O Tribunal Superior Eleitoral, numa sessão que foi realizada no dia 07 de maio de 1947, cancelou o registro do Partido Comunista do Brasil, através da Resolução número 1.841, cuja promulgação ficou assim redigida: “O Tribunal Superior Eleitoral, por maioria de votos, resolve determinar o cancelamento do registro do Partido Comunista do Brasil. Assim decide atendendo aos motivos expostos nos três votos vencedores que ficam fazendo parte integrante desta decisão. Registre-se, publique-se e comunique-se. Sala das Sessões do Tribunal Superior Eleitoral. Rio de Janeiro, em 7 de maio de 1947 – Antônio Carlos Lafayette de Andrada, presidente. J.A. Nogueira, relator designado. Álvaro Moutinho Ribeiro da Costa, vencido nos termos da declaração de voto anexa adiante. Cândido Lobo – Rocha Lagoa – F. Sá Filho, vencido nos termos do voto junto. Fui presente. – Alceu Barbêdo – Proc. – ad-hoc”. Depois, de conformidade com a Lei número 211, de 1948, os eleitos pelo Partido Comunista do Brasil perderam os seus mandatos.
O Partido Comunista do Brasil tornou-se vítima de caça às bruxas, estimulada por sentimentos autoritários latentes em segmentos de peso da sociedade brasileira. Foi execrado como uma ameaça terrível à paz da sociedade brasileira – na verdade, aos privilégios dos representantes das classes dominantes, lideradas, como sempre, pelo poder econômico, que não queriam perder esses privilégios e acreditavam que eles ficariam intocados por via da supressão de figuras consideradas nefastas ou nocivas às instituições democráticas. Dizia-se que os comunistas valiam-se da democracia para destruí-la e, em seu lugar, implantarem o totalitarismo. Mais tarde, insinuaram até que comunista comia criancinha, numa retórica nojenta que visava a espalhar o terror moderno como estratégia de manutenção dos privilégios saqueados.
A postura do ministro José Américo de Almeida diante da paranoia anticomunista que prosperava de forma calculada em certa fase da vida política-institucional brasileira reveste-se de grandeza e exemplaridade por simbolizar o preparo do paraibano ilustre para a convivência com os contrários.
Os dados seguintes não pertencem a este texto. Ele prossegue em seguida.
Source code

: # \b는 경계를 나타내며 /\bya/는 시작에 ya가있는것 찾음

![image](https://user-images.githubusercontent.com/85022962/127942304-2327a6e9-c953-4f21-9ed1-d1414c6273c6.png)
Não poderia ser diferente, conhecendo-se, como se conhecia, a visão humanista e liberal de José Américo, que teve a coragem de dar o grito que acabou com a censura do Estado Novo, ao conceder a célebre entrevista a Carlos Lacerda. Era uma conjuntura em que havia homens públicos de escol, que tinham palavra e tinham compromisso com o interesse público, diferentemente dos protagonistas de outras épocas que fizeram da atividade política a arte de roubar, num escárnio ao eleitor e numa falta de absoluto decoro. José Américo pelejava por ideias – mas isso é muito raro, até entre expoentes de esquerdado sombrio cenário brasileiro.